La Charente-Maritime et l’île de Ré sont exemplaires avec la Mission Littoral. 40 millions d’euros de travaux ont d’ores et déjà été engagés dans notre Département, dont 20 millions sur l’île de Ré, ce sont les plus gros chantiers de digues en France.
Où en est la Communauté de Communes de l’île de Ré et quels sont les prochains enjeux de ce mandat ?
La gestion de l’île de Ré est quelque chose de sérieux, elle mérite qu’on s’y consacre avec force et détermination. Nous sommes dans un état d’esprit positif, de confiance et de respect mutuel. La CdC fonctionne très bien, les décisions sont prises à l’unanimité des délégués. Les Rétais nous ont donné mandat. Par conséquent, notre action doit répondre, avec pragmatisme, à l’intérêt général de nos populations. Nous avons lancé l’élaboration du schéma de mutualisation de l’île de Ré afin de définir plus précisément le « qui fait quoi » entre les communes et la CDC. De vrais enjeux de cohérence financière et organisationnelle sont à la clé. La compétence logements au niveau intercommunal a permis dès 2008 d’engager une politique volontariste en matière de construction de logements à loyers maîtrisés qui représenteront une fois achevés (d’ici 2018/2020) 450 logements supplémentaires afin de retenir la population active, les jeunes et les familles. Le processus en cours de création d’un office de tourisme de pôle va permettre d’engager une vraie stratégie touristique qualitative. Quant à l’environnement, nous avons aussi créé le comité CIGALE afin de répondre au mieux aux demandes d’installation ou d’extension des activités primaires, en cohérence avec la politique de préservation et de gestion des espaces naturels et du patrimoine insulaires. En matière de déchèteries et de gestion des déchets ménagers nous avons fait un énorme travail et préparons l’avenir, après certes quelques ajustements.

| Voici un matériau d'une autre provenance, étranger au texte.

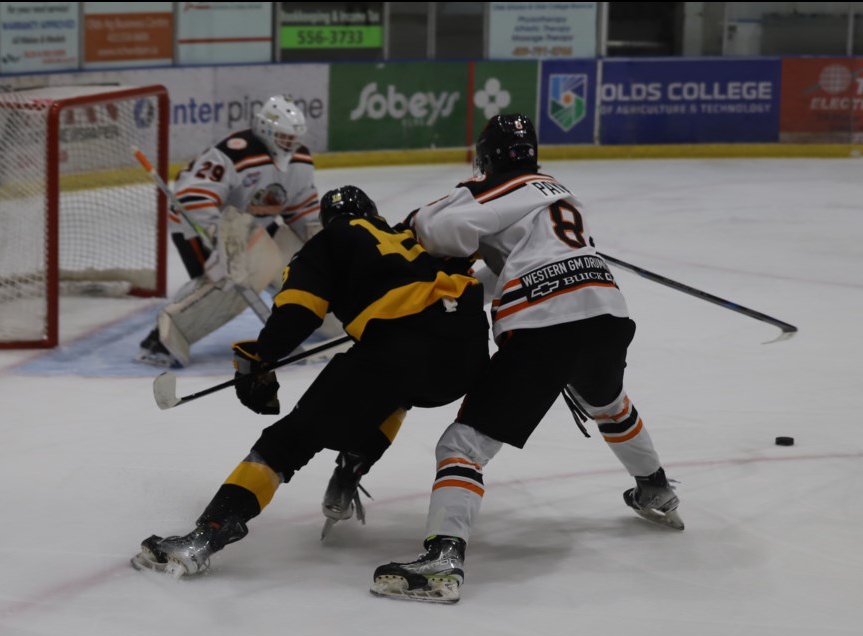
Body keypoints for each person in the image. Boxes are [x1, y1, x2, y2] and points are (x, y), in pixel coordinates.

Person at [370, 114, 684, 604]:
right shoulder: (558, 191)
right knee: (609, 403)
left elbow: (441, 230)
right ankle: (655, 488)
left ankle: (443, 558)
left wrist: (420, 221)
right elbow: (513, 267)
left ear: (488, 157)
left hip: (545, 324)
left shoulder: (497, 187)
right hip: (606, 311)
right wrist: (469, 286)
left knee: (462, 445)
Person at [131, 185, 490, 578]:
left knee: (286, 443)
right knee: (393, 392)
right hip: (467, 349)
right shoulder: (409, 235)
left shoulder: (329, 240)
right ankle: (351, 468)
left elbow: (298, 313)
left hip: (400, 348)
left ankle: (205, 537)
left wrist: (261, 359)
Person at [136, 95, 339, 369]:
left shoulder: (299, 161)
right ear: (266, 129)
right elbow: (193, 200)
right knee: (235, 278)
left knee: (307, 262)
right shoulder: (233, 153)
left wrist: (326, 250)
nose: (290, 143)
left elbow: (302, 212)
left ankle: (337, 323)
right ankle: (162, 339)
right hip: (198, 228)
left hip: (257, 229)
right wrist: (221, 242)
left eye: (293, 137)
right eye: (283, 136)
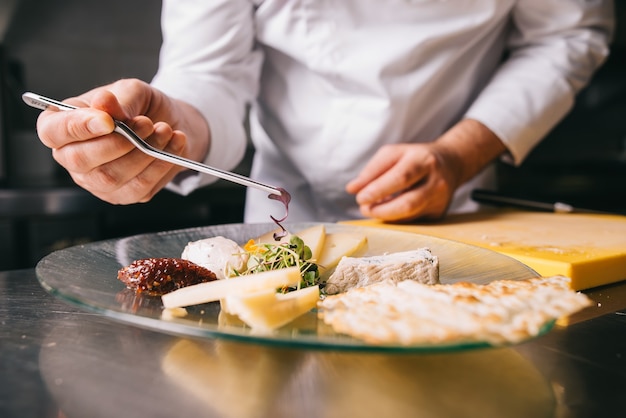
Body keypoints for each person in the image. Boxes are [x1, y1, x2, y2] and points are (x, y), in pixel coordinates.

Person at [34, 1, 614, 223]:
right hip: (288, 212)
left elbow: (567, 35)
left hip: (461, 209)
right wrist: (168, 133)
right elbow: (209, 70)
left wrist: (460, 153)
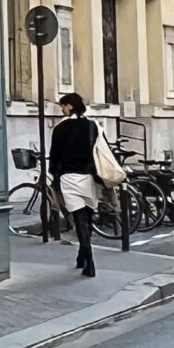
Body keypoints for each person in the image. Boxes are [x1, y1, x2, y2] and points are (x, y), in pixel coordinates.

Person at [48, 91, 107, 277]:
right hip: (90, 177)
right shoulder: (92, 126)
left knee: (79, 218)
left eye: (63, 106)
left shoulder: (60, 129)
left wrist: (54, 177)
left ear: (70, 106)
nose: (62, 110)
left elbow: (54, 156)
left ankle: (89, 261)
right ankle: (83, 257)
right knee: (87, 217)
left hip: (69, 178)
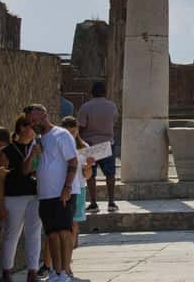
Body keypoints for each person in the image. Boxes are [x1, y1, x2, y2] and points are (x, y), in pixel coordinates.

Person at [26, 104, 79, 282]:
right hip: (45, 194)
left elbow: (73, 162)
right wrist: (33, 155)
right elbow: (28, 170)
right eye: (30, 122)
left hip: (62, 192)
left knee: (64, 232)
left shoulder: (61, 135)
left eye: (35, 120)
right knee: (52, 234)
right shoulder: (37, 141)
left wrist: (67, 187)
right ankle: (56, 272)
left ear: (45, 116)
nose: (33, 124)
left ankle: (65, 272)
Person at [0, 114, 42, 282]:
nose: (34, 130)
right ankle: (7, 271)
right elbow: (0, 181)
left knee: (34, 233)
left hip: (34, 195)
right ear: (22, 128)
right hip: (13, 196)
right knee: (12, 233)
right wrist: (0, 204)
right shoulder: (6, 152)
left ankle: (33, 271)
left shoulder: (35, 147)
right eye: (31, 126)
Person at [77, 81, 119, 213]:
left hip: (90, 144)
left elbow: (81, 126)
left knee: (90, 175)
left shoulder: (85, 107)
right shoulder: (112, 106)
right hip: (107, 144)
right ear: (105, 92)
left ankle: (93, 203)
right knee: (110, 174)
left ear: (92, 92)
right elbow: (114, 121)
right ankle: (111, 203)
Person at [61, 116, 95, 253]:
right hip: (61, 187)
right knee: (62, 223)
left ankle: (69, 253)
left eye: (73, 132)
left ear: (78, 130)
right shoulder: (59, 146)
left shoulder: (84, 147)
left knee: (74, 223)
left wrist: (88, 166)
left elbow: (87, 176)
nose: (71, 135)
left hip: (79, 187)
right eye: (68, 132)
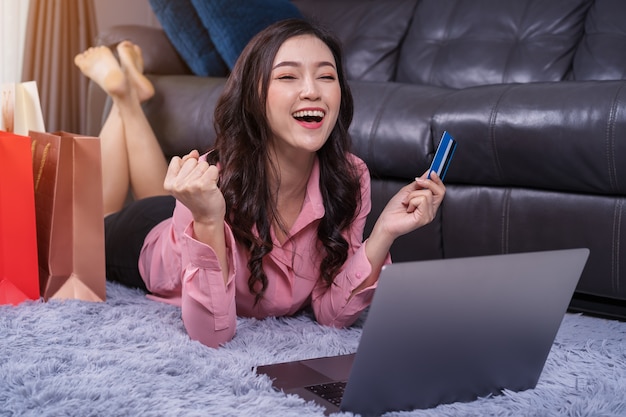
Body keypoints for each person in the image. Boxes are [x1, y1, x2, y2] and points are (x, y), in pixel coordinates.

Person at [74, 19, 446, 349]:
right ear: (255, 95)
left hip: (180, 212)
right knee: (92, 228)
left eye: (326, 76)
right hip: (148, 241)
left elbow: (334, 315)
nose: (312, 91)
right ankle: (122, 96)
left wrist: (383, 233)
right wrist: (205, 219)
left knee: (159, 190)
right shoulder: (216, 177)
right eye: (288, 76)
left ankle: (127, 97)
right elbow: (210, 335)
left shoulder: (350, 177)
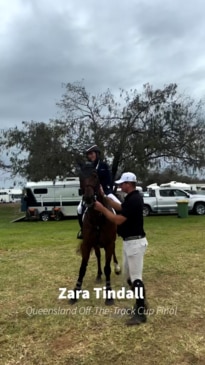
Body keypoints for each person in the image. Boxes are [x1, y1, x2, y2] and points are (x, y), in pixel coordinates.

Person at [94, 172, 148, 326]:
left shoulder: (134, 200)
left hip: (135, 244)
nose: (119, 186)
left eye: (122, 183)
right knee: (131, 278)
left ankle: (141, 313)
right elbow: (119, 207)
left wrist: (102, 210)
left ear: (129, 184)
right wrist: (105, 198)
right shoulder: (131, 198)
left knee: (136, 279)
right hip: (129, 243)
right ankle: (140, 305)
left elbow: (118, 219)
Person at [77, 144, 121, 239]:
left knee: (119, 204)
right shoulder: (87, 167)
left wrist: (105, 190)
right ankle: (83, 231)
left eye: (92, 153)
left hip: (105, 190)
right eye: (89, 154)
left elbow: (109, 180)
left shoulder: (103, 165)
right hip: (91, 193)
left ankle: (120, 228)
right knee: (79, 209)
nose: (90, 156)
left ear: (97, 154)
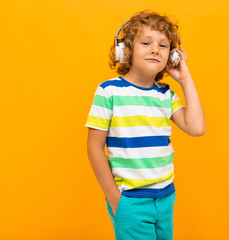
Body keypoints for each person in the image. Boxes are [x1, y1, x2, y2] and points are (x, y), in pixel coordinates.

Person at [85, 9, 206, 240]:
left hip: (166, 198)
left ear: (172, 56)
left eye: (163, 46)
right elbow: (94, 147)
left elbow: (197, 128)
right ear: (126, 50)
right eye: (146, 42)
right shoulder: (109, 91)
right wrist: (115, 199)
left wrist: (185, 79)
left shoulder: (165, 95)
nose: (155, 49)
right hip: (130, 201)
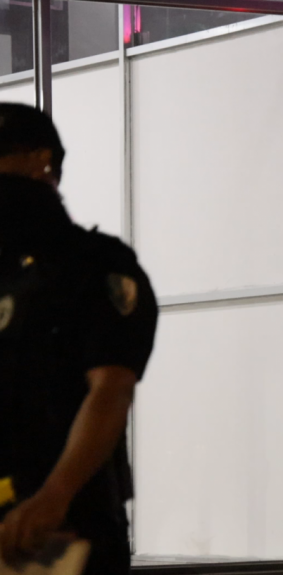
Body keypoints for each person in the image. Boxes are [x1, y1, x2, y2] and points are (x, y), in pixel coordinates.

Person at [0, 103, 159, 574]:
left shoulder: (95, 264)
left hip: (61, 526)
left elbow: (111, 388)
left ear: (42, 162)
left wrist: (55, 495)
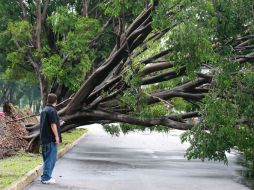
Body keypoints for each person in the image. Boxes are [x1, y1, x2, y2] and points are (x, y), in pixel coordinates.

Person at [40, 93, 64, 184]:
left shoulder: (44, 110)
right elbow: (52, 125)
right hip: (50, 139)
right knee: (50, 159)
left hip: (44, 139)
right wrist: (57, 137)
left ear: (47, 100)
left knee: (47, 159)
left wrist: (59, 123)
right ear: (56, 101)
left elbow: (50, 123)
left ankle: (46, 176)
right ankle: (46, 178)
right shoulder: (52, 111)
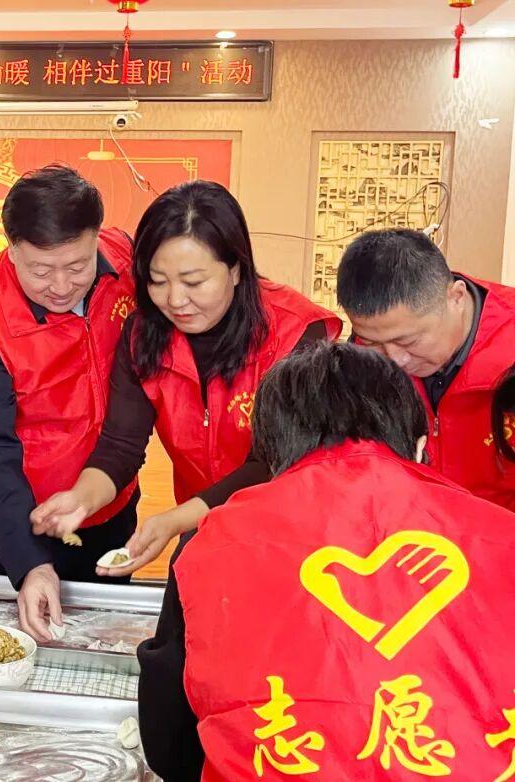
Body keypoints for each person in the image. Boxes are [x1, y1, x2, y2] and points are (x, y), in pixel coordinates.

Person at [139, 342, 515, 781]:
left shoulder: (212, 542)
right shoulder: (500, 533)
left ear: (273, 456)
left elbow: (169, 744)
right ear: (418, 446)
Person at [30, 180, 340, 576]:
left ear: (236, 268)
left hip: (295, 536)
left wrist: (175, 521)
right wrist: (82, 498)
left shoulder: (297, 335)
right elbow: (121, 445)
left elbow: (272, 462)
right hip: (206, 523)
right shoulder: (145, 334)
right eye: (158, 281)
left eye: (193, 282)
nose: (175, 300)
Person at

« La gestion de l’île de Ré est quelque chose de sérieux, elle mérite qu’on s’y consacre avec force et détermination »
La Communauté de Communes ne peut et ne souhaite pas être omniprésente, et elle n’est rien sans les dix communes. C’est aussi aux populations locales de prendre la main, pas à une seule poignée de personnes qui entendent imposer leur vision d’une île dortoir, vision que nous ne partageons en rien.

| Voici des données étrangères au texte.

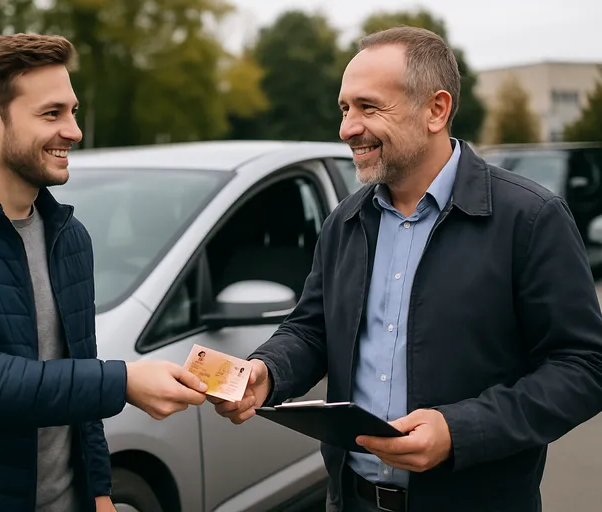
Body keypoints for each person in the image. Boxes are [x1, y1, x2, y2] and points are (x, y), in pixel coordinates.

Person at [211, 26, 602, 512]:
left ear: (436, 109)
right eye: (345, 108)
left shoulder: (530, 218)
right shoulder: (346, 221)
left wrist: (459, 431)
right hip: (352, 501)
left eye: (368, 107)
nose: (347, 127)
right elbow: (312, 329)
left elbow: (584, 366)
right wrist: (266, 370)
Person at [0, 33, 207, 512]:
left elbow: (75, 375)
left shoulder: (68, 236)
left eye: (72, 111)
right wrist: (123, 382)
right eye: (52, 114)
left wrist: (100, 490)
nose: (73, 130)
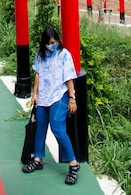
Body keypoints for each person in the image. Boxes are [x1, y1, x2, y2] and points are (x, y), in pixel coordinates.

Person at [22, 26, 80, 185]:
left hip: (59, 96)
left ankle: (73, 164)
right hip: (43, 96)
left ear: (57, 40)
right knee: (40, 127)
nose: (51, 45)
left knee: (57, 128)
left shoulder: (64, 54)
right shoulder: (41, 55)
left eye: (54, 42)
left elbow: (69, 77)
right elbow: (38, 73)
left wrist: (72, 98)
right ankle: (38, 158)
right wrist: (34, 93)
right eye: (48, 43)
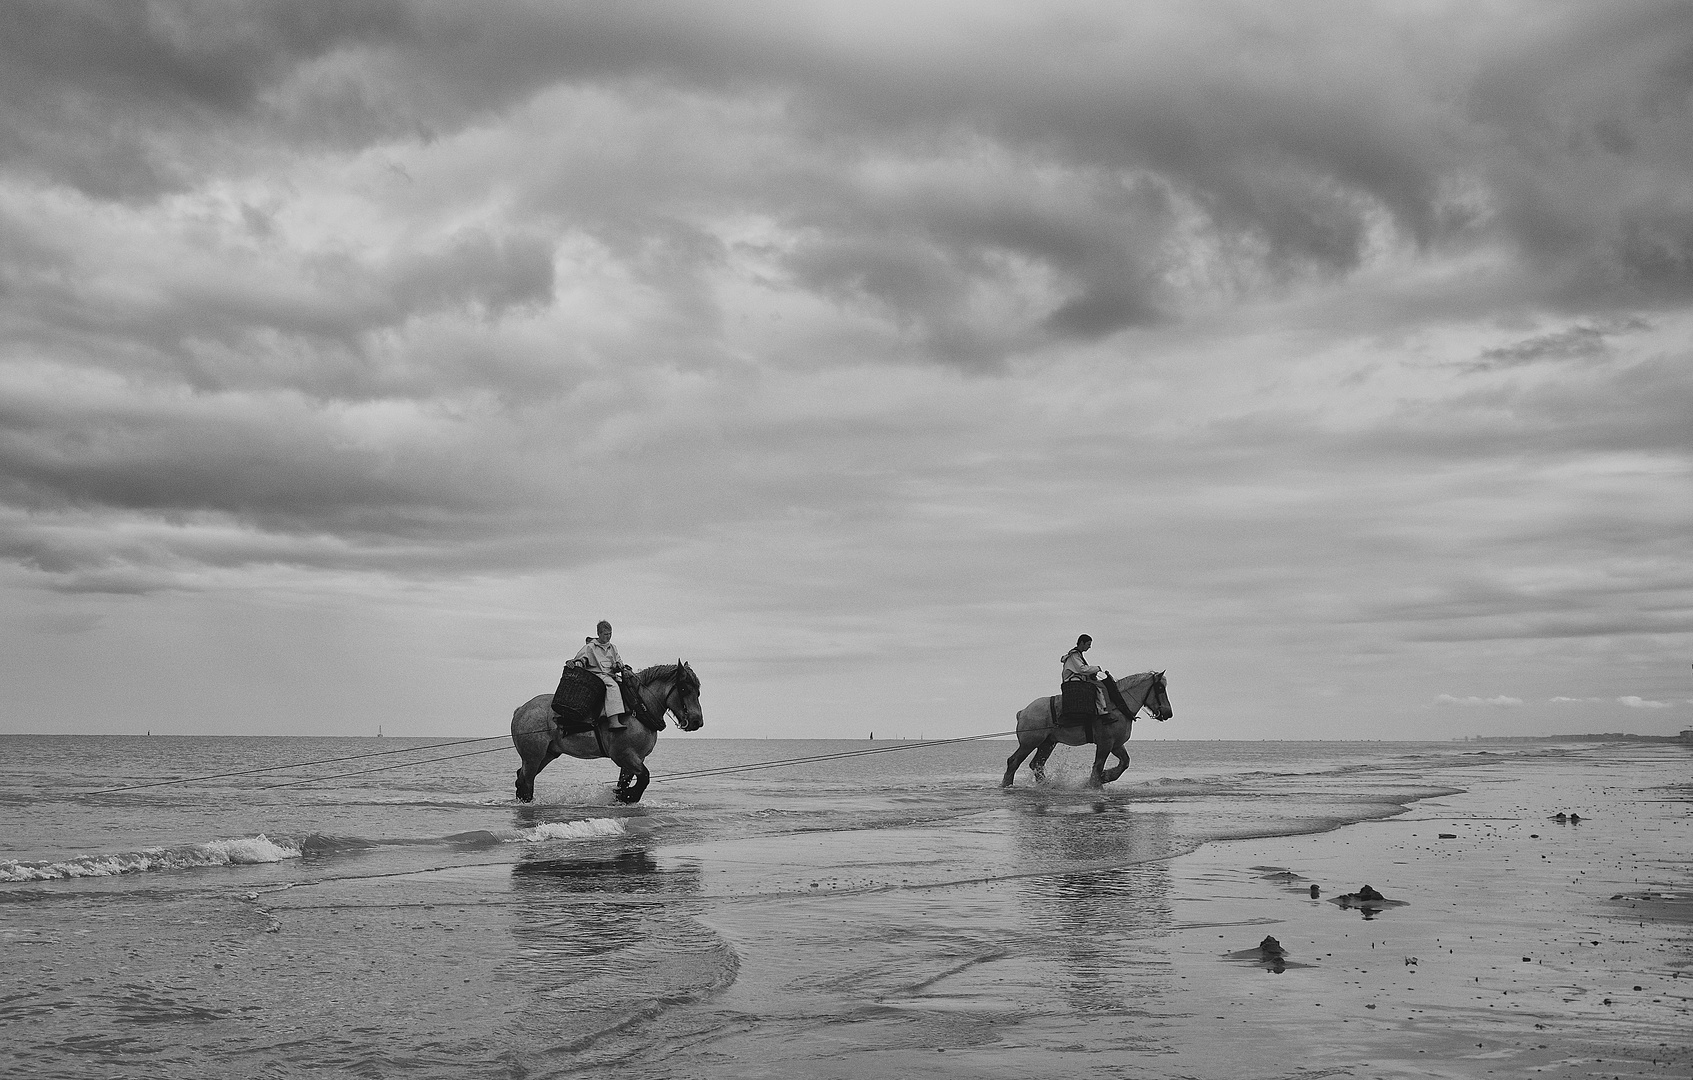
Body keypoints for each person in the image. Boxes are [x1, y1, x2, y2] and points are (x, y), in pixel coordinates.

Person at [573, 620, 631, 731]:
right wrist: (578, 663)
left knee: (628, 684)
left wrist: (618, 665)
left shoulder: (613, 648)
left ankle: (628, 713)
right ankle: (613, 721)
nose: (608, 636)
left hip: (611, 674)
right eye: (605, 634)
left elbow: (619, 661)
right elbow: (580, 659)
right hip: (596, 675)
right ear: (599, 633)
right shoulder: (590, 647)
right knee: (612, 686)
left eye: (610, 634)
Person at [1059, 634, 1107, 740]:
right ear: (1082, 643)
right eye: (1088, 644)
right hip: (1073, 681)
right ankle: (1101, 711)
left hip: (1078, 679)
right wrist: (1096, 668)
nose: (1089, 647)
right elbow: (1082, 669)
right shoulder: (1074, 655)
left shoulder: (1078, 655)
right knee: (1096, 689)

Voir l’annulation du SCOT de l’île de Ré et les réactions. La CDC de l’île de Ré et les maires se dirigeraient vers un plan local d’urbanisme intercommunal (PLUI)
Le recensement INSEE 2014
La population permanente de l’île de Ré a légèrement progressé en 2014 à 18 378 habitants contre 18 330 habitants en 2013. Seules Sainte- Marie de Ré (3328 en 2014 contre 3278 en 2013) et Saint-Martin de Ré (2626 contre 2562) progressent. Le Bois-Plage (2413 habitants en 2014), La Couarde sur Mer (1276), Loix (727), Les Portes en Ré (669), Saint-Clément des Baleines (730) restent stables. La Flotte elle perd régulièrement des habitants depuis 2011 (2921 habitants en 2014 contre 3009 en 2011, dont – 28 habitants entre 2013 et 2014), Ars en Ré a perdu 25 habitants en 2014 (1332 habitants) et Rivedoux- Plage, en constante progression entre 2008 (2050 habitants) et 2013 (2366 habitants) a perdu dix habitants en 2014 (2356). Globalement les dix communes de l’île de Ré sont passées de 17726 habitants en 2008 à 18378 habitants en 2014 (pic de 18393 habitants en 2012), soit une progression de + 3.7 % (652 habitants).